Everything changes when Meursault is drawn into a feud between his disreputable neighbour, Raymond, and the family of Raymond’s Arab girlfriend, who is in an abusive relationship with him. Following a brawl at the beach with the girlfriend’s brother and other men, Meursault shoots one of them, in an act for which he offers no motivation other than that he was dazzled and disoriented by the sun.

The second half of the novel deals with Meursault’s trial. To Meursault’s bemusement (and here the novel takes on a slightly surreal air), the circumstances of the shooting are largely disregarded by the investigators and lawyers dealing with the case. Rather, it is Meursault’s behaviour during and after his mother’s funeral that attracts the interest, and condemnation, of the establishment. In their eyes, Meursault’s greatest crime is failing to weep at his mother’s funeral, further compounded by enjoying life in the days that followed. Meursault, we realize, is being condemned for not playing by society’s rules, and for refusing to play-act emotions he does not feel in order to make other people feel comfortable.

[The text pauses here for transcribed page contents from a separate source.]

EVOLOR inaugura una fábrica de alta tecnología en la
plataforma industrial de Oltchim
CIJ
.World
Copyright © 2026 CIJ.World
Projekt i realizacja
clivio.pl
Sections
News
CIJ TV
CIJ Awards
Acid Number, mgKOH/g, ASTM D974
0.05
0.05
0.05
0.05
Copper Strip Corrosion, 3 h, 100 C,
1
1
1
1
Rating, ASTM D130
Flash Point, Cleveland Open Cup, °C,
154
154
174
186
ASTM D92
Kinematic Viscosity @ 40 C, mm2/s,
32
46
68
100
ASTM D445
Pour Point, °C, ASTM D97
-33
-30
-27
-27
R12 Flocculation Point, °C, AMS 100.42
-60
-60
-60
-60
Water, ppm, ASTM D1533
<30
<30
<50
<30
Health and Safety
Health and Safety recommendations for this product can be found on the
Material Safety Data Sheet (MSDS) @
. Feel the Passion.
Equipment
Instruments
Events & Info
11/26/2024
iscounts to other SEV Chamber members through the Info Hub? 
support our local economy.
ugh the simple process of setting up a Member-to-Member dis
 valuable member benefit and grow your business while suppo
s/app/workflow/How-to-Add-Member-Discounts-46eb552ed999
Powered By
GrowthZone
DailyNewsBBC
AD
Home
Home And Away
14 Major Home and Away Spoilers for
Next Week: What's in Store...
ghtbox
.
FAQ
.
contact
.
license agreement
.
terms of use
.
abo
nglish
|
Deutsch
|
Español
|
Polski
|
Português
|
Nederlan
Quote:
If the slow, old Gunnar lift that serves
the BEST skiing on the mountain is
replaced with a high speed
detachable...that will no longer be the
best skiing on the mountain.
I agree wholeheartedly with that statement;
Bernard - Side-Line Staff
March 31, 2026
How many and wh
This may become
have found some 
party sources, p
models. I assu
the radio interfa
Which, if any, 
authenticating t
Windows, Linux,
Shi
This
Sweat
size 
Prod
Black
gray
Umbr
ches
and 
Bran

Meursault’s story is simply told. He gives us the facts of what is said and done, but offers few interpretations of his own or anyone else’s behaviour. The novel offers more questions than answers, and challenges the reader to take sides in a moral debate that’s not easy to settle (its hero is, after all, a killer without remorse,  who’s also complicit in Raymond’s abuse of his girlfriend). It’s an uncomfortable read, deliberately provocative, and if you like being provoked then it’s well worth your time. It will also introduce you to the idea of the Absurd, the tragi-comic mismatch between our need to find meaning and purpose in life and the world we live in that often seems to have neither. It’s an idea that has a lot of influence on twentieth-century French literature, and is also explored, for example, in Samuel Beckett’s En attendant Godot and Jean-Paul Sartre’s La Nausée. So do go ahead and give Camus’s little masterpiece a try. But do also remember that Other French Novels Are Available.